Here are some scary numbers: even before the state of emergency, the ratio of private sector workers to the public employers, unemployed and pensioners who their taxes pay for, was less than one. With demographics as they are, that was already unsustainable. Now, with 3.4m receiving benefits through the Temporary Redundancy scheme, there are only about 10 million private sector salaried workers, and some 2 million self-employed still active, many of whom are low earners. Their taxes have to support 19 million people: pensioners, unemployed, public sector workers and those on the temporary redundancy schemes. This needs to change, and quickly.
What should be keeping the Ministers awake at night is thinking of ways to stimulate the private sector, attract investment and create employment.

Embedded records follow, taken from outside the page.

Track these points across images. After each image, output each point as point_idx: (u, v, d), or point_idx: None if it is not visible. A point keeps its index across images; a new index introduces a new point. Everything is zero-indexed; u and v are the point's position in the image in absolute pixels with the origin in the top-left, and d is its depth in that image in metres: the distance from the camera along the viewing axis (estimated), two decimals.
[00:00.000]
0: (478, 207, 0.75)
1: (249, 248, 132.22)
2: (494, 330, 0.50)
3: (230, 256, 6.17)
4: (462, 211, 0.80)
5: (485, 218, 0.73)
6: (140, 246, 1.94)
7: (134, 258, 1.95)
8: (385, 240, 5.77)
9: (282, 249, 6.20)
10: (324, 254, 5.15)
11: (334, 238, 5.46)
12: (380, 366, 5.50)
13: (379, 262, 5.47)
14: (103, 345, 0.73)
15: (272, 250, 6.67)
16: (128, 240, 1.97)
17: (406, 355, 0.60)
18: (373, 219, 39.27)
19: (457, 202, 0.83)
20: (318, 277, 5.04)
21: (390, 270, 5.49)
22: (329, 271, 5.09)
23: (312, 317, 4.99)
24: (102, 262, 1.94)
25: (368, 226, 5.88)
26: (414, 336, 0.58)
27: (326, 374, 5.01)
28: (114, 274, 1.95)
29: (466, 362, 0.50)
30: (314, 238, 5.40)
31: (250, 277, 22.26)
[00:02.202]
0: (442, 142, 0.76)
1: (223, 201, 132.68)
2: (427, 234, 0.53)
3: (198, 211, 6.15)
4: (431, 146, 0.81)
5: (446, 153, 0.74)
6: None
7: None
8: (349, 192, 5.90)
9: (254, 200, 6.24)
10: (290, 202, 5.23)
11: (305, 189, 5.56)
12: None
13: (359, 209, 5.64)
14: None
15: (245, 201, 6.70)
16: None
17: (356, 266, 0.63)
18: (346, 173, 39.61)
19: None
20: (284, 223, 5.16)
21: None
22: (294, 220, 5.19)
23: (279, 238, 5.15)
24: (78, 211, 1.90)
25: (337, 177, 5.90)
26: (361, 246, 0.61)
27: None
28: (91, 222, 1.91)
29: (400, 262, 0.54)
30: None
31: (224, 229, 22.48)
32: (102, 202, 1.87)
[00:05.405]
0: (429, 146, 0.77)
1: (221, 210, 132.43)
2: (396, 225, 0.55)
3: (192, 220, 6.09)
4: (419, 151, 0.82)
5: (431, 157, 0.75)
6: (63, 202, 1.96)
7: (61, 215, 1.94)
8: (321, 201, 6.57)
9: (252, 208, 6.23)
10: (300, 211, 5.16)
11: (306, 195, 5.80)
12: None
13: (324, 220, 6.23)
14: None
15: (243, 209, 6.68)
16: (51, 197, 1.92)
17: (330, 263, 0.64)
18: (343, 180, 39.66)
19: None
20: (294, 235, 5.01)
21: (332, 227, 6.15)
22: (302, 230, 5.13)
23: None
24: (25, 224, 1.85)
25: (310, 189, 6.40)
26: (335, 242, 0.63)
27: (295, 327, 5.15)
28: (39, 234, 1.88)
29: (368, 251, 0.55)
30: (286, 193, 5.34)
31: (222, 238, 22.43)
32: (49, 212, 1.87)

What should keep voters awake at night is that hardly anyone in the government has ever earned a salary in the private sector or seems to understand that without successful companies, there is no money for pensions or healthcare.
No government can replace private incomes indefinitely. The Economist recently ran an article entitled “When lockdown ends, Governments will have to free labour markets”. In Spain they could start by scrapping the obligation for self-employed to pay nearly €300 a month in social security, regardless of whether they earn money or not. That is no way to encourage entrepreneurship. Why not follow countries such as the UK or USA, where self-employed pay Social Security as a percentage of what they earn?
It should also be easier to work part-time, and for it to be compatible with receiving benefits. Payroll taxes are also far too high. They stop companies hiring, and are one of the reasons for Spain’s chronic high unemployment.
Far from freeing the market, the Government has just announced an agreement to tighten labour laws again. The two ministers with responsibility for the economy heard about it on the news, and one of them, Economic Affairs Minister Nadia Calviño, immediately labelled the decision of the Government that she forms a part of, as “absurd and counter-productive”. Such a deep split in the Cabinet does not bode well.
When the Government sees that the tax take after the increases is nowhere near what it expects, and with the EU looking over its shoulder, there will be no choice but to cut spending. And while it would be an exercise in coherence to slim the administrations down, there are really only two areas where big savings can be made – public sector wages, and pensions.
Assuming Sánchez remains in power for the near future, he looks destined to follow in the footsteps of the previous Socialist Prime Minister Jose Luis Zapatero, who was forced to cut public sector pay and freeze pensions. This time freezing them won’t be enough – expect the higher earners and new pensioners entering the system to be targeted for reduced payments. But while pensioners have reasons to be upset, spare a thought for the young, who will once again bear the brunt of poor economic management. Without a dynamic and growing labour market, the hopes of young Spaniards for a decent career and an acceptable level of prosperity will go up in flames. Tens of thousands are likely to try their luck abroad.
No Government of any colour would have avoided the brutal economic downturn caused by the shut-down. But the decisions made now will be critical to determine the speed and strength of the recovery and to avoid lasting damage to the economy. All the signs so far are that the Sánchez administration is getting it wrong.